Information:
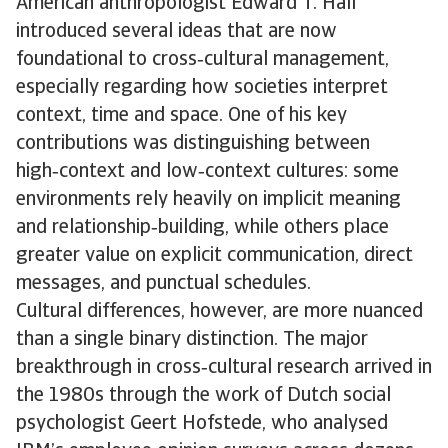
American anthropologist Edward T. Hall
introduced several ideas that are now
foundational to cross‑cultural management,
especially regarding how societies interpret
context, time and space. One of his key
contributions was distinguishing between
high‑context and low‑context cultures: some
environments rely heavily on implicit meaning
and relationship‑building, while others place
greater value on explicit communication, direct
messages, and punctual schedules.
Cultural differences, however, are more nuanced
than a single binary distinction. The major
breakthrough in cross‑cultural research arrived in
the 1980s through the work of Dutch social
psychologist Geert Hofstede, who analysed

Task to carry out:
Each line of the data above containing the string "context" is to be copied.

Result for this task:
context, time and space. One of his key
high‑context and low‑context cultures: some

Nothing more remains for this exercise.